Worked example (sell-through)
- 90-day units shipped = 1,350
- Avg FBA on-hand (same period) = 450
- Sell-through = 1,350 ÷ 450 = 3.0 (good)
📦 2) Excess inventory (cut the dead weight)
What it is: Units Amazon flags as more than demand warrants (often >90 days of cover). Excess hurts IPI and bleeds storage fees.
Moves
- Action slow SKUs: price drops, coupons, Outlet deals, targeted ads, or FBA Liquidations/Removals when economics say “stop.”
- Inbound discipline: pause POs; ship smaller, more frequent replenishments on slow movers.
Mini math: If SKU A sells 2/day and you hold 400 units → 200 days of cover → likely “excess.” Trim to ≤90 days (~180 units).
🧵 3) Stranded inventory (fix listings = free IPI points)
What it is: Sellable units at FBA but not buyable (listing suppressed, missing offer, etc.). You’re paying storage for items that can’t sell.
Moves
- Daily “Stranded” check → relist, fix ASIN condition, update compliance bullets/images, request reactivation.
- If a fix isn’t viable, create removal (or liquidate) to stop paying to store it.
🔁 4) In-stock rate (for replenishable ASINs)
What it is: How consistently you keep replenishable best-sellers in stock.
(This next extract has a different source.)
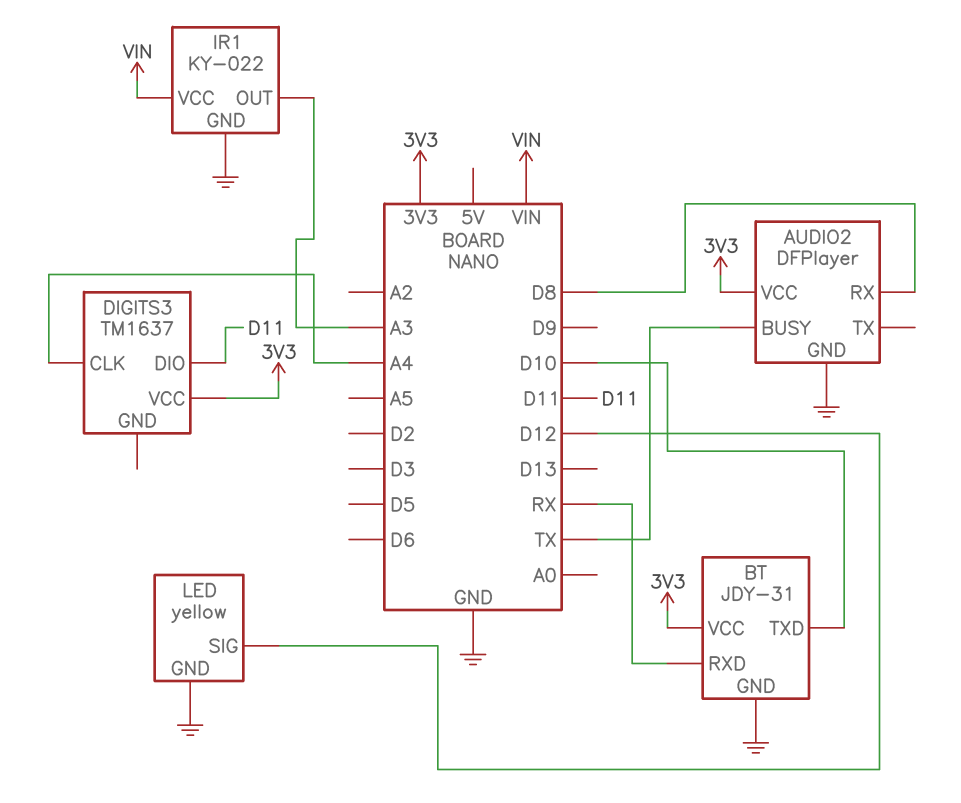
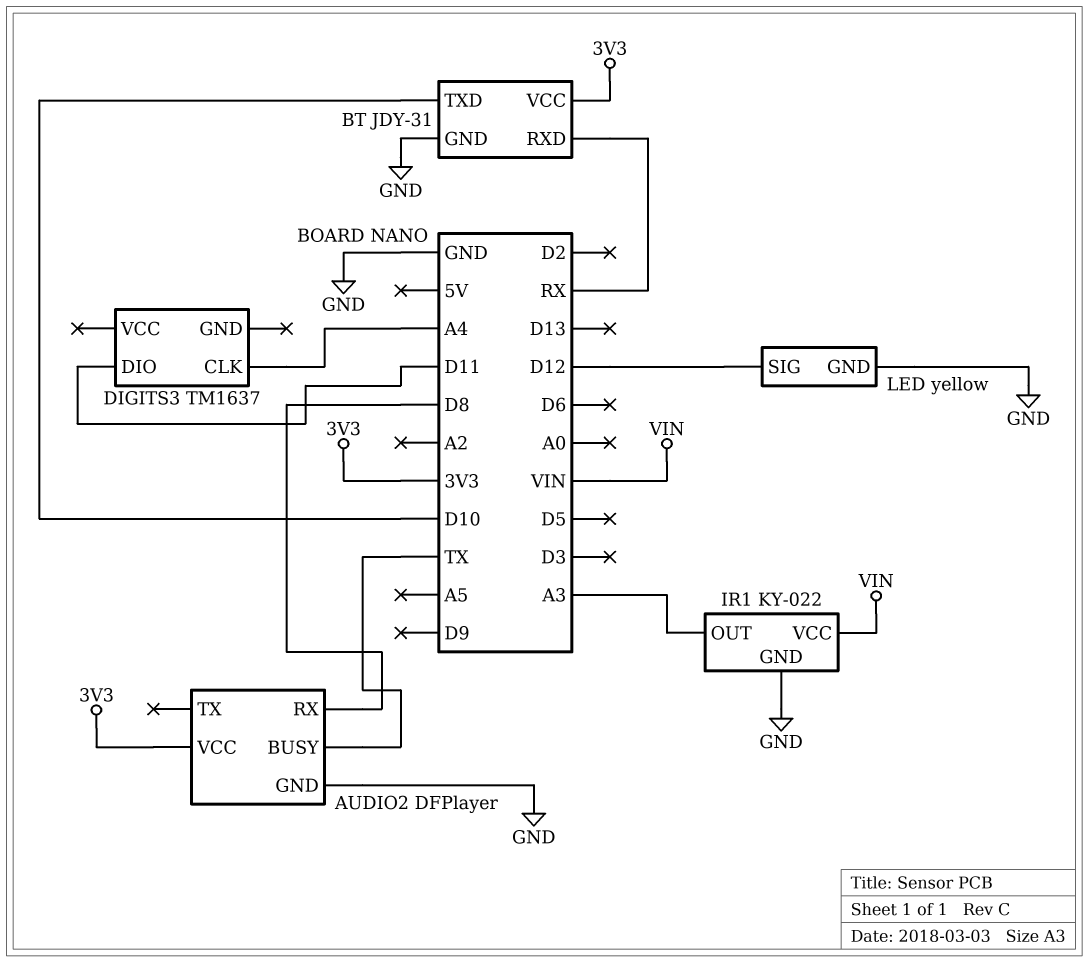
DIGITS3 pin VCC: 3V3 -> none

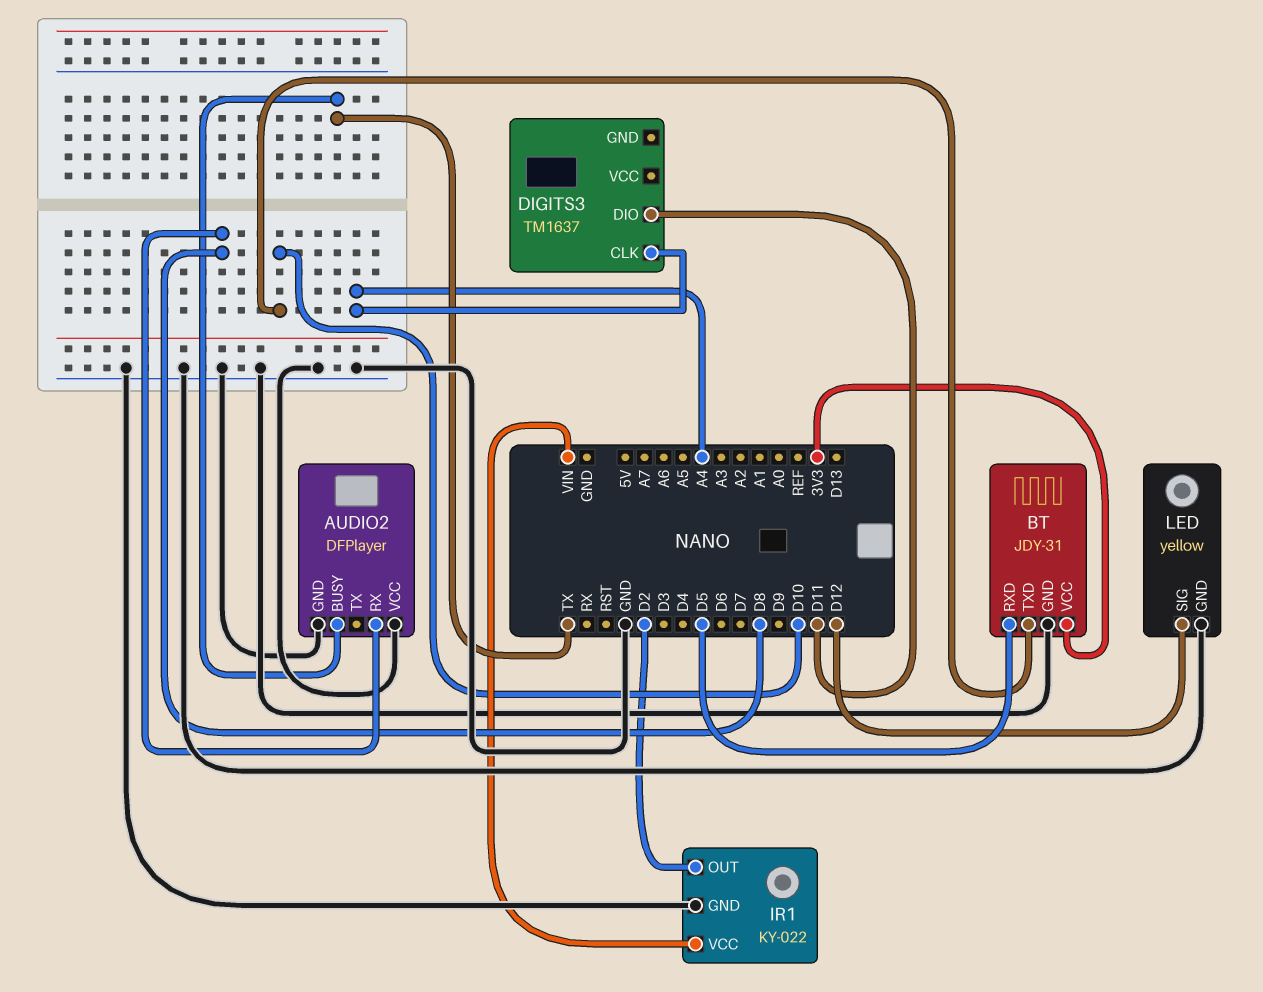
AUDIO2 pin VCC: 3V3 -> GND
BT pin RXD: RX -> D5
IR1 pin OUT: A3 -> D2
Frequent OOS drags IPI.
Moves
- Replenishment rules by SKU class (i.e. order of importance, classified as A SKU/B SKU/C SKU) and lead time; use buffer stock for A-SKUs.
- Consider AWD feeding FBA (auto-replenish) to stabilize regional stock and promises. (Program availability varies; check your marketplace.)
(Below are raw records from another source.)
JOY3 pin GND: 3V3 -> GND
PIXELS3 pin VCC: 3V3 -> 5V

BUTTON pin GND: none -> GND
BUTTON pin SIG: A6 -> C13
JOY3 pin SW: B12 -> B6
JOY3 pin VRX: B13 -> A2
- If a SKU is truly non-replenishable, mark it so—you won’t be penalized for not restocking discontinued items.
🧪 Quick “IPI Boost” 7-day plan (repeat weekly)
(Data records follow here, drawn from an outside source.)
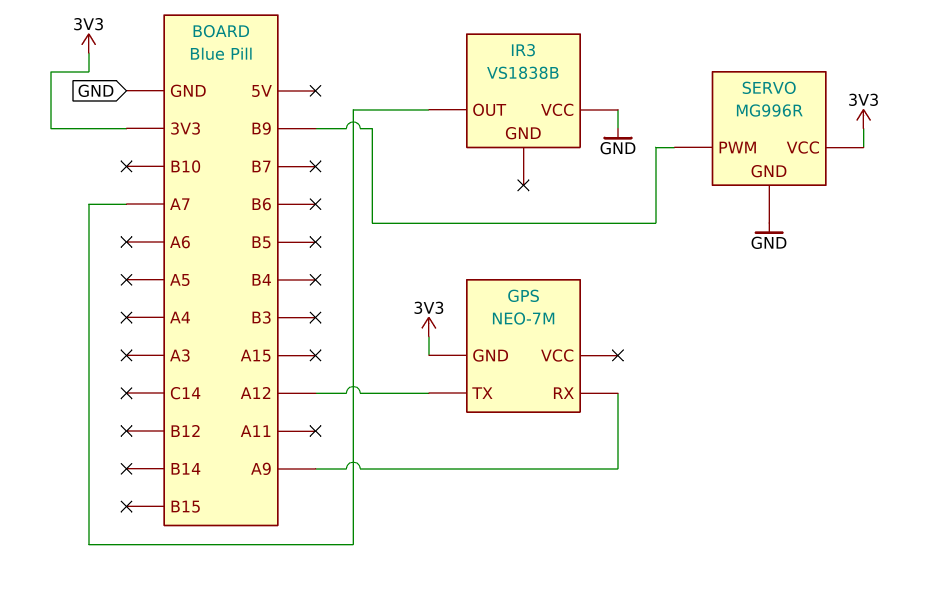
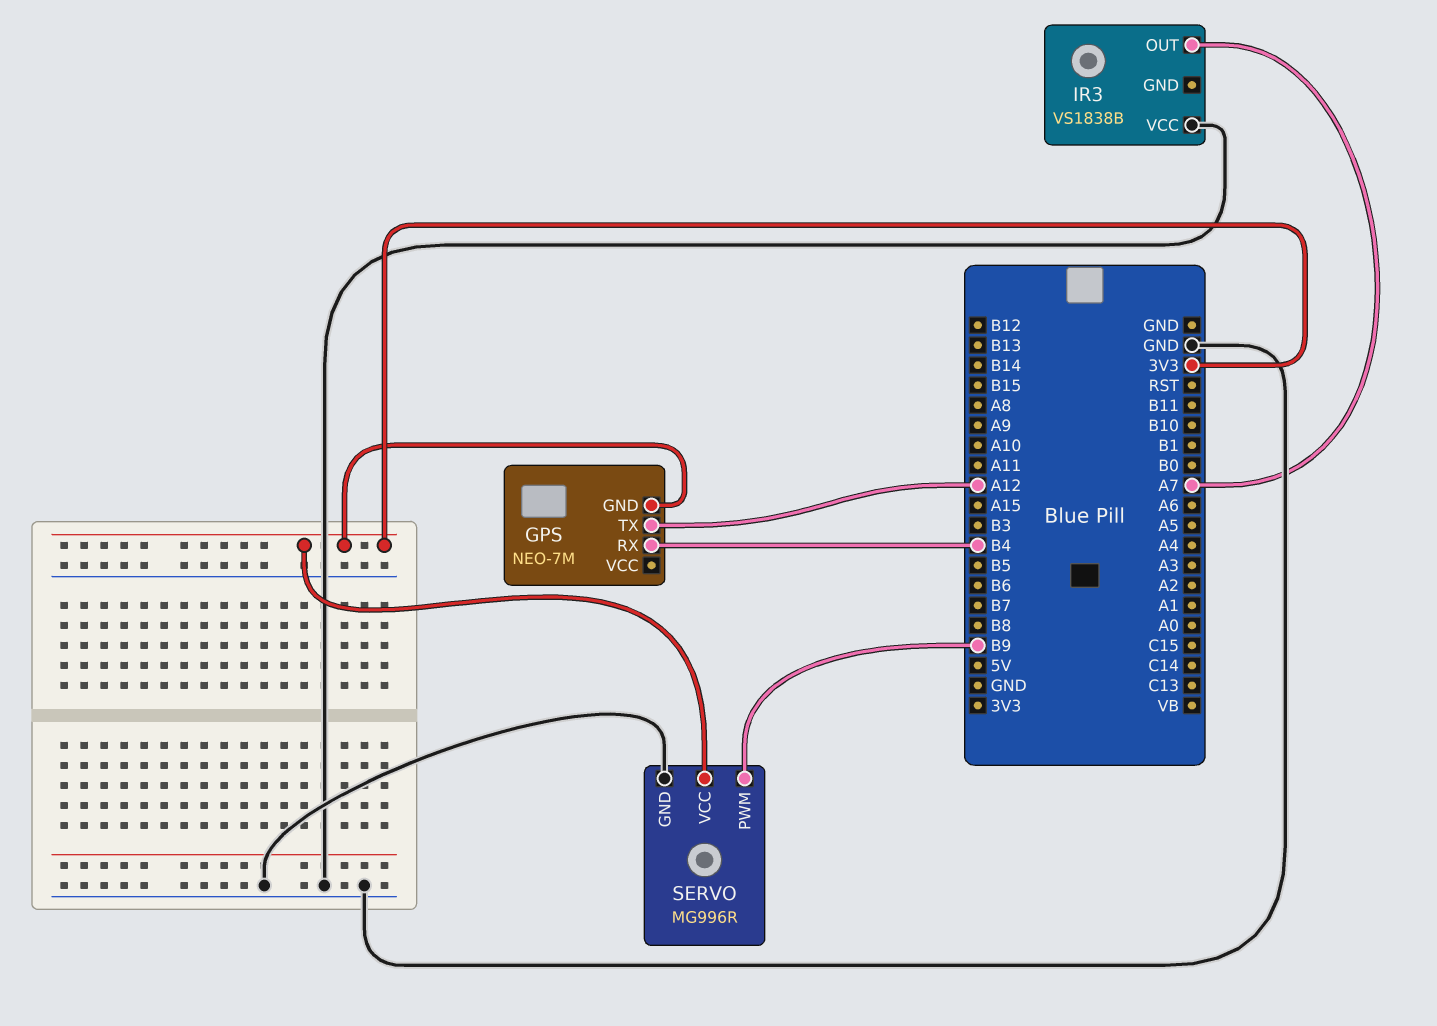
GPS pin RX: A9 -> B4

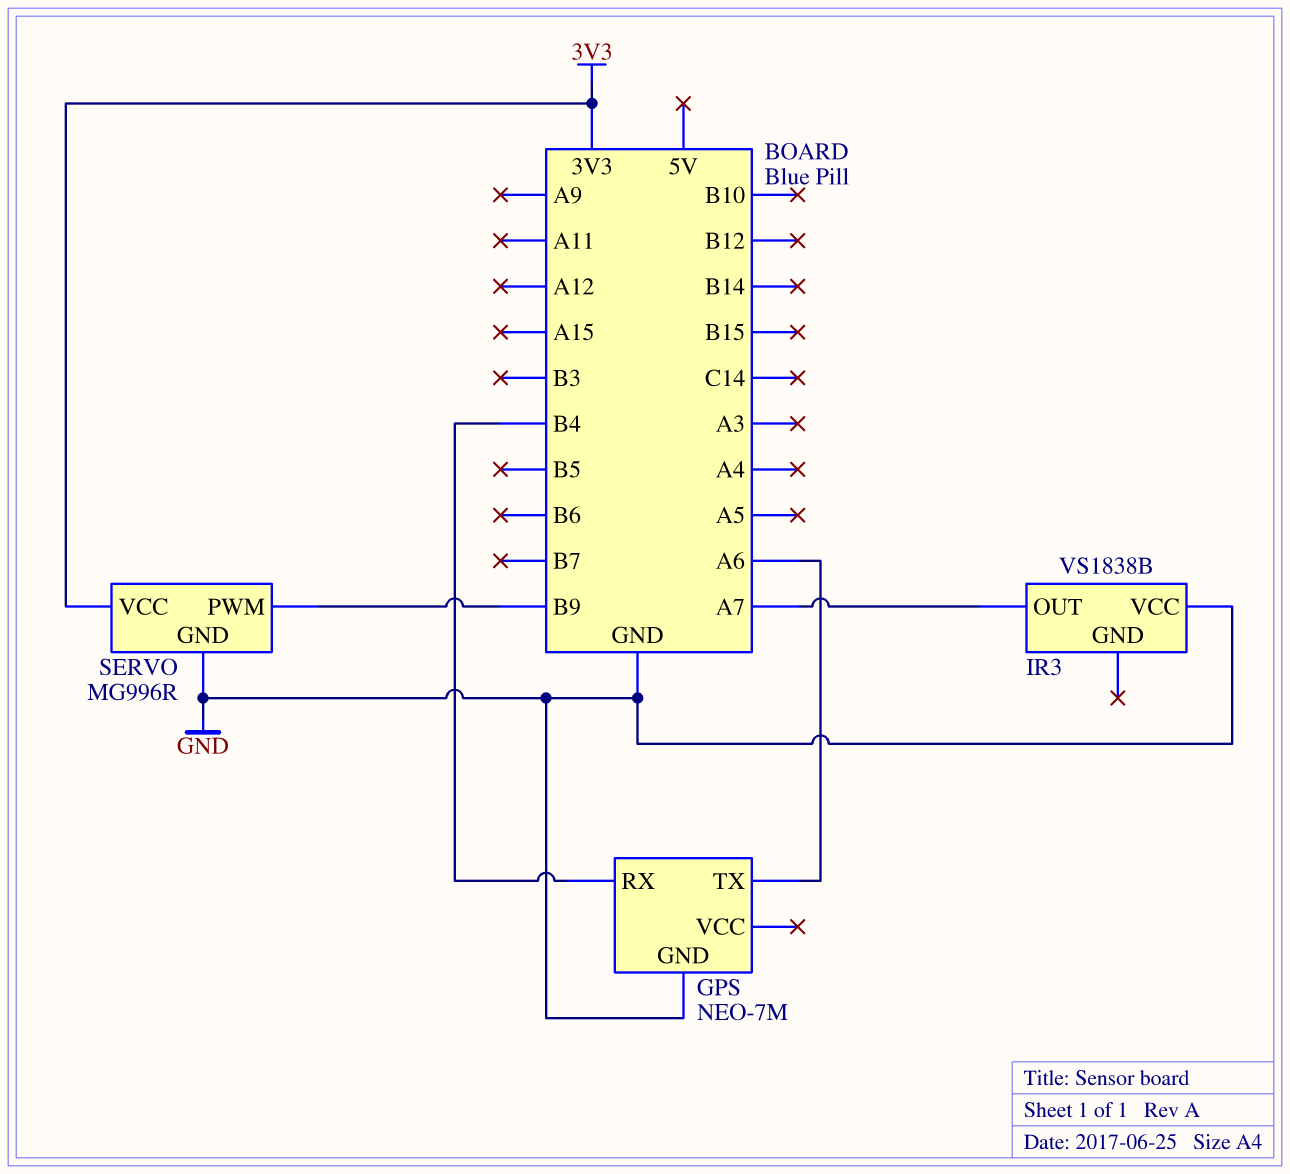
GPS pin GND: 3V3 -> GND
GPS pin TX: A12 -> A6

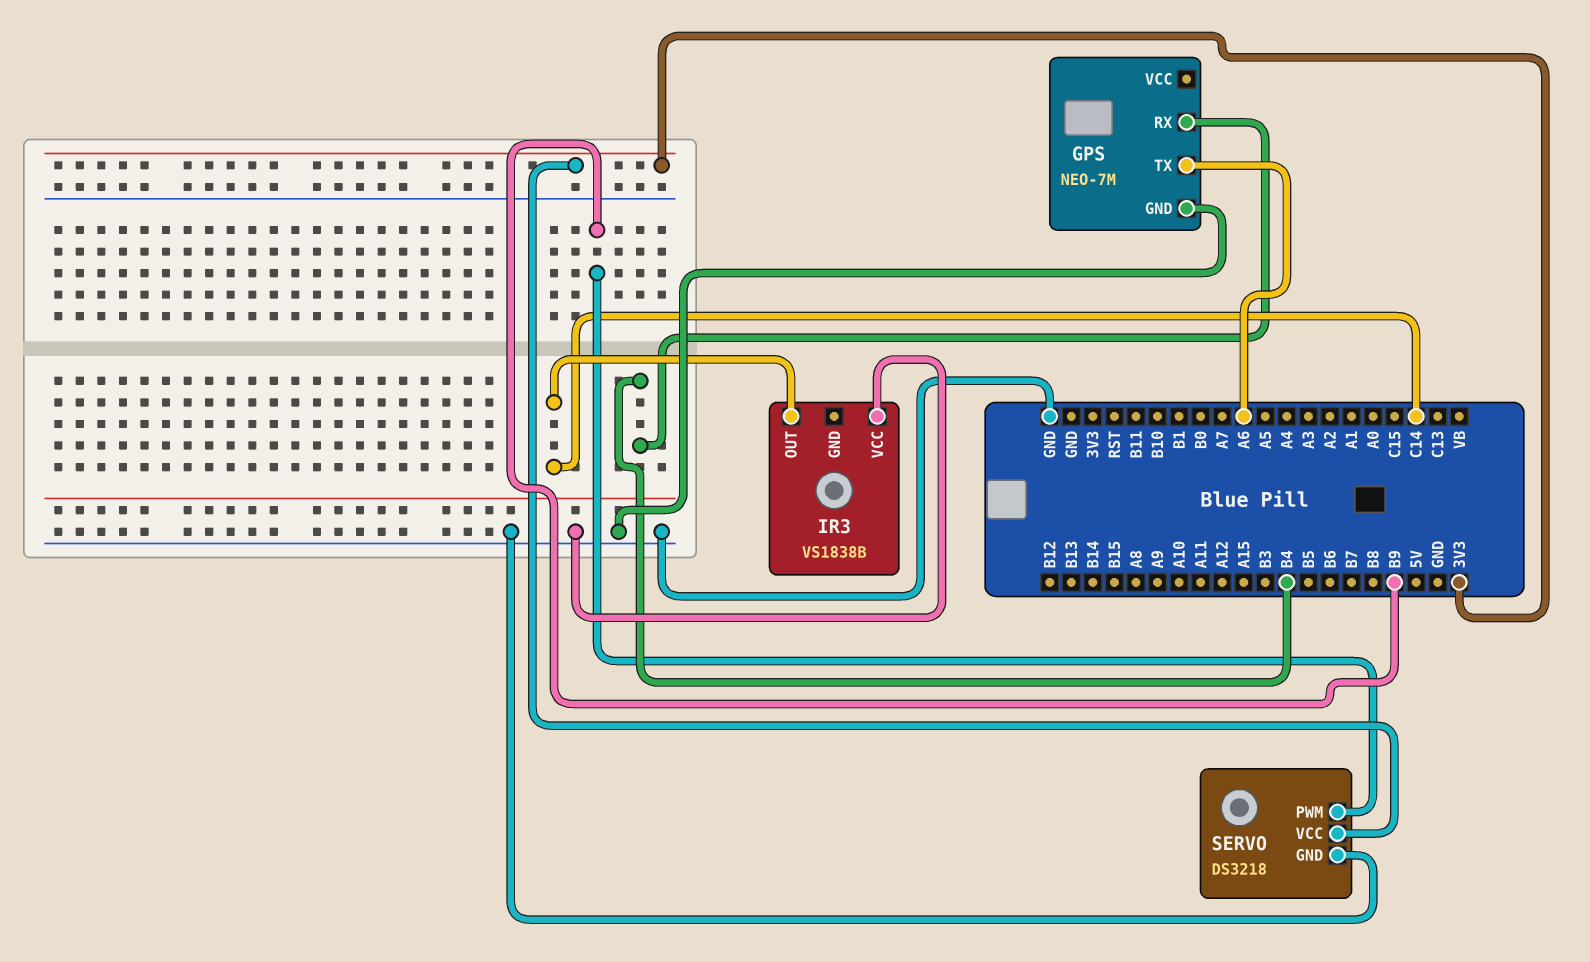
IR3 pin OUT: A7 -> C14
SERVO: MG996R -> DS3218

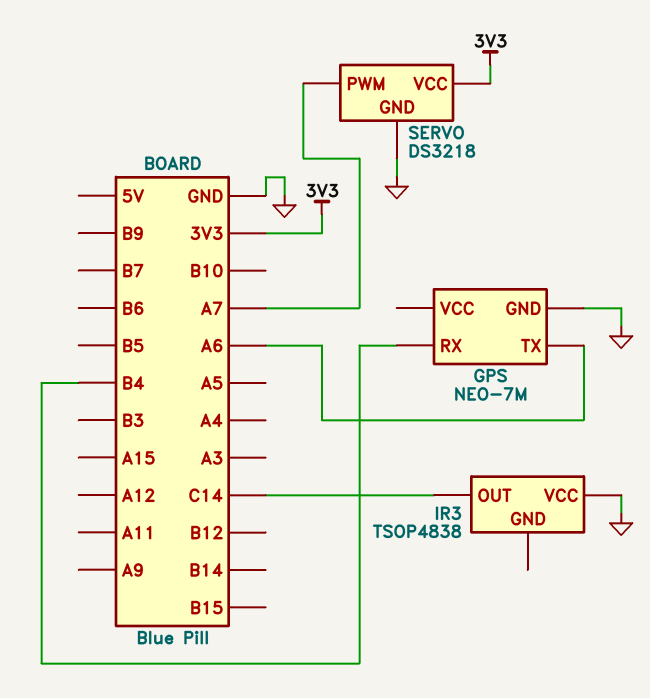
IR3: VS1838B -> TSOP4838
SERVO pin PWM: B9 -> A7

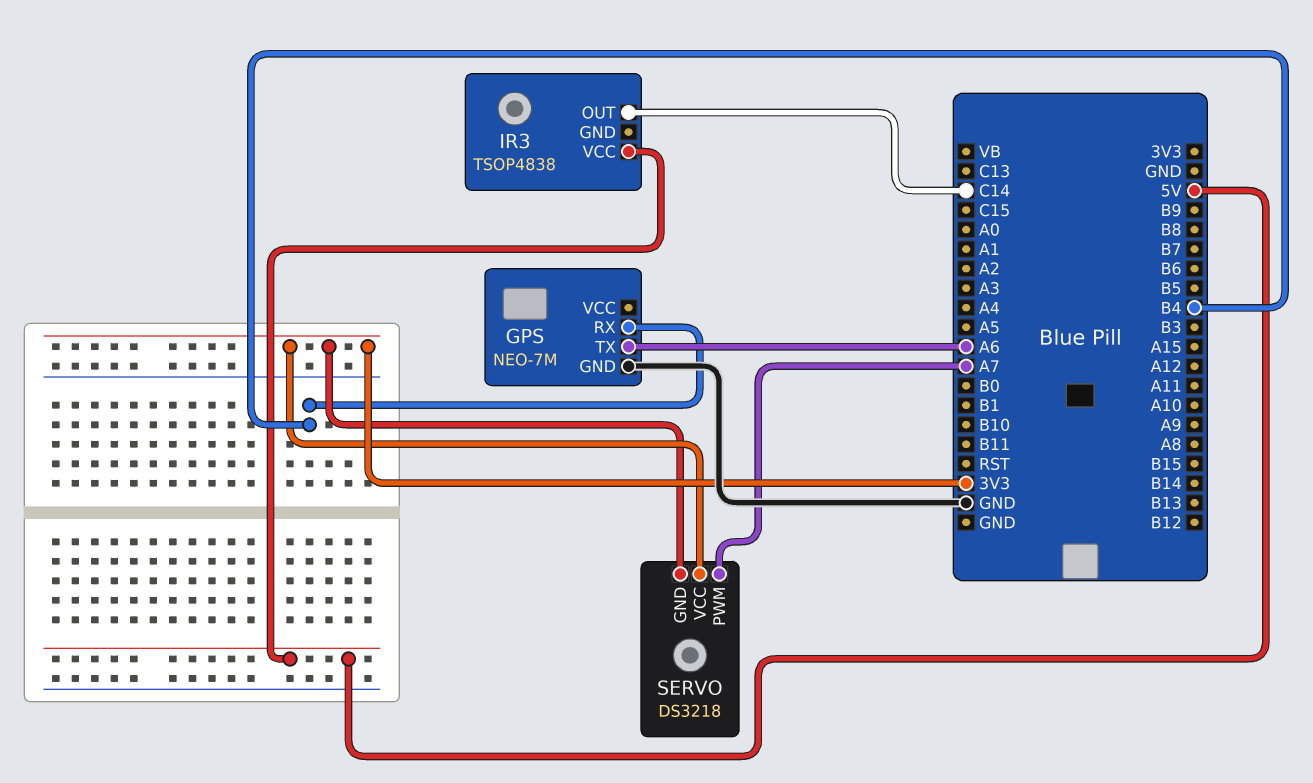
IR3 pin VCC: GND -> 5V
SERVO pin GND: GND -> 3V3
- 🛑 Clear stranded (5–10 min): Fix what can sell today; remove what can’t.
- 📉 Trim excess (15 min): Sort FBA inventory by days of cover; for >90 days, take one action (price, coupon, ad nudge, removal/liquidation).
- 🚀 Raise sell-through (15 min): Push the top 5 slow movers with the best contribution margin (deal + SP exact; small budgets).
- 🔄 Protect in-stock (10 min): Check A-SKUs with ≤14 days cover; create replenishments or enable AWD feed if you use it.
- 📊 Read IPI Monday: Track the score weekly; the four sub-metrics update daily, the headline often weekly.
🧮 Worked example: “Will a price drop beat storage fees?”
SKU B
- Units in FBA: 300
- Daily sales: 1.5/day → 200 days of cover (excess)
- 30-day storage cost/unit: $0.06 (std-size example) → ~$18/month total
- Ad-free gross margin/unit at $25: $7.80
- If you drop to $23 and add a $1 coupon, modeled CVR lifts → sales pace to 3/day (industry rule-of-thumb test)
Result:
- Days of cover drops from 200 → 100 (close to target)
- Extra 45 units/month sold; storage avoided and IPI improves via sell-through ↑ and excess ↓
- Margin hit = ~$1.70/unit × 45 = $76.50 vs. time-decay storage + risk of aged fees—worth it for 60–90 days to exit excess.
(Fee numbers vary by size tier/marketplace—always plug current rates.)
🤔 “Wasn’t IPI abolished after COVID?”
No. Amazon changed how limits are assigned (to monthly capacity limits starting Mar-2023) but IPI remains:
- It’s still the core “inventory health” measure Amazon uses and influences capacity.
- Some benefits/programs (e.g., FBA New Selection) explicitly reference IPI (e.g., ≥300 for eligibility in 2024).
- Many reputable sources and ops guides in 2025 still treat ~400+ as a safe IPI, though Amazon’s dashboard is the ground truth.
🧯 Common IPI myths (and the reality)
- “IPI updates daily.”
Reality: The headline IPI often updates weekly, while the four inputs move daily. - “IPI doesn’t affect me now that limits are monthly.”
Reality: Capacity limits consider IPI, forecasts, lead times, and FC constraints. - “Excess is just ‘too much inventory’.”
Reality: Amazon flags “excess” relative to demand (commonly >90 days cover).